## Directions
May I have the line containing "ор­ка участ­ка" and every line after it through the end of the data, repeated exactly and with no other lines?
**** Extracted records ****
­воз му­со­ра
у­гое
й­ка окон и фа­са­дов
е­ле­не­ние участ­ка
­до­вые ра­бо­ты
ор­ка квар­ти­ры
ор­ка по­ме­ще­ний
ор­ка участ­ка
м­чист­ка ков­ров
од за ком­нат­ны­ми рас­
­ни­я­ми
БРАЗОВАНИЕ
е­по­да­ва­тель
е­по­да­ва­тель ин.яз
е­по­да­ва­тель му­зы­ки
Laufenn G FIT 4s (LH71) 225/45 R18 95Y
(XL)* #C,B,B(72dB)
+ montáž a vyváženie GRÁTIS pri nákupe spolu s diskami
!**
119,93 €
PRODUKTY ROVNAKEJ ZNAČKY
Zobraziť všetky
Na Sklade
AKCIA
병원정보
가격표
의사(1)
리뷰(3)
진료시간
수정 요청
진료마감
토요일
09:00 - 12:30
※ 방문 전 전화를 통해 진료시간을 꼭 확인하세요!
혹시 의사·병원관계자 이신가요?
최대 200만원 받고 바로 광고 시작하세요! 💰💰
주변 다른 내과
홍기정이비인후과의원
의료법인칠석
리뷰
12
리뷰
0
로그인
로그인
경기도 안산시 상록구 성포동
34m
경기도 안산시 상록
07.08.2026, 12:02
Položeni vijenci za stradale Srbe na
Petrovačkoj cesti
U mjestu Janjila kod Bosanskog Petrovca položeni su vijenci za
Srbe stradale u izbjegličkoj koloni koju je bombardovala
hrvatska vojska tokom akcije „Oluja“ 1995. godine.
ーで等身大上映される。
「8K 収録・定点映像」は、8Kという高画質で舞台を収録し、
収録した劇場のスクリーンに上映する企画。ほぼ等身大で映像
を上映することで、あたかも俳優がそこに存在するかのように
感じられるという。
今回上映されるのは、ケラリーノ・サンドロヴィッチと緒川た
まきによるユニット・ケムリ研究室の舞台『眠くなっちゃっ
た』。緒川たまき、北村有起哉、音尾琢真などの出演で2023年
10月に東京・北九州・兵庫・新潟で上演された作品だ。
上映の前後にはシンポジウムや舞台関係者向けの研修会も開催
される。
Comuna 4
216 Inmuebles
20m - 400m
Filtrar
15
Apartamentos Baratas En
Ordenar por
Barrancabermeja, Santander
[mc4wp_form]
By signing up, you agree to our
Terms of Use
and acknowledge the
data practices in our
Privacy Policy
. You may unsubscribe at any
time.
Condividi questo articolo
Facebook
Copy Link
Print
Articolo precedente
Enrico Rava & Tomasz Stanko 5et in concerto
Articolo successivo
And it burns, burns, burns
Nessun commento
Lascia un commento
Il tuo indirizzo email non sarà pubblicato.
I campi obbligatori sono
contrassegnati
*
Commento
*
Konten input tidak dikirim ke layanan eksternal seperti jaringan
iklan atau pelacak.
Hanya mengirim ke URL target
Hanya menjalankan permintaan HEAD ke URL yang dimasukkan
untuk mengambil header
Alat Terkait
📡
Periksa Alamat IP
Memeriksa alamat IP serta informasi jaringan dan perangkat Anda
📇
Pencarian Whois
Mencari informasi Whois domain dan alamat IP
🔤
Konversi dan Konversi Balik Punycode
****
## Written reply
ор­ка участ­ка
м­чист­ка ков­ров
од за ком­нат­ны­ми рас­
­ни­я­ми
БРАЗОВАНИЕ
е­по­да­ва­тель
е­по­да­ва­тель ин.яз
е­по­да­ва­тель му­зы­ки
Laufenn G FIT 4s (LH71) 225/45 R18 95Y
(XL)* #C,B,B(72dB)
+ montáž a vyváženie GRÁTIS pri nákupe spolu s diskami
!**
119,93 €
PRODUKTY ROVNAKEJ ZNAČKY
Zobraziť všetky
Na Sklade
AKCIA
병원정보
가격표
의사(1)
리뷰(3)
진료시간
수정 요청
진료마감
토요일
09:00 - 12:30
※ 방문 전 전화를 통해 진료시간을 꼭 확인하세요!
혹시 의사·병원관계자 이신가요?
최대 200만원 받고 바로 광고 시작하세요! 💰💰
주변 다른 내과
홍기정이비인후과의원
의료법인칠석
리뷰
12
리뷰
0
로그인
로그인
경기도 안산시 상록구 성포동
34m
경기도 안산시 상록
07.08.2026, 12:02
Položeni vijenci za stradale Srbe na
Petrovačkoj cesti
U mjestu Janjila kod Bosanskog Petrovca položeni su vijenci za
Srbe stradale u izbjegličkoj koloni koju je bombardovala
hrvatska vojska tokom akcije „Oluja“ 1995. godine.
ーで等身大上映される。
「8K 収録・定点映像」は、8Kという高画質で舞台を収録し、
収録した劇場のスクリーンに上映する企画。ほぼ等身大で映像
を上映することで、あたかも俳優がそこに存在するかのように
感じられるという。
今回上映されるのは、ケラリーノ・サンドロヴィッチと緒川た
まきによるユニット・ケムリ研究室の舞台『眠くなっちゃっ
た』。緒川たまき、北村有起哉、音尾琢真などの出演で2023年
10月に東京・北九州・兵庫・新潟で上演された作品だ。
上映の前後にはシンポジウムや舞台関係者向けの研修会も開催
される。
Comuna 4
216 Inmuebles
20m - 400m
Filtrar
15
Apartamentos Baratas En
Ordenar por
Barrancabermeja, Santander
[mc4wp_form]
By signing up, you agree to our
Terms of Use
and acknowledge the
data practices in our
Privacy Policy
. You may unsubscribe at any
time.
Condividi questo articolo
Facebook
Copy Link
Print
Articolo precedente
Enrico Rava & Tomasz Stanko 5et in concerto
Articolo successivo
And it burns, burns, burns
Nessun commento
Lascia un commento
Il tuo indirizzo email non sarà pubblicato.
I campi obbligatori sono
contrassegnati
*
Commento
*
Konten input tidak dikirim ke layanan eksternal seperti jaringan
iklan atau pelacak.
Hanya mengirim ke URL target
Hanya menjalankan permintaan HEAD ke URL yang dimasukkan
untuk mengambil header
Alat Terkait
📡
Periksa Alamat IP
Memeriksa alamat IP serta informasi jaringan dan perangkat Anda
📇
Pencarian Whois
Mencari informasi Whois domain dan alamat IP
🔤
Konversi dan Konversi Balik Punycode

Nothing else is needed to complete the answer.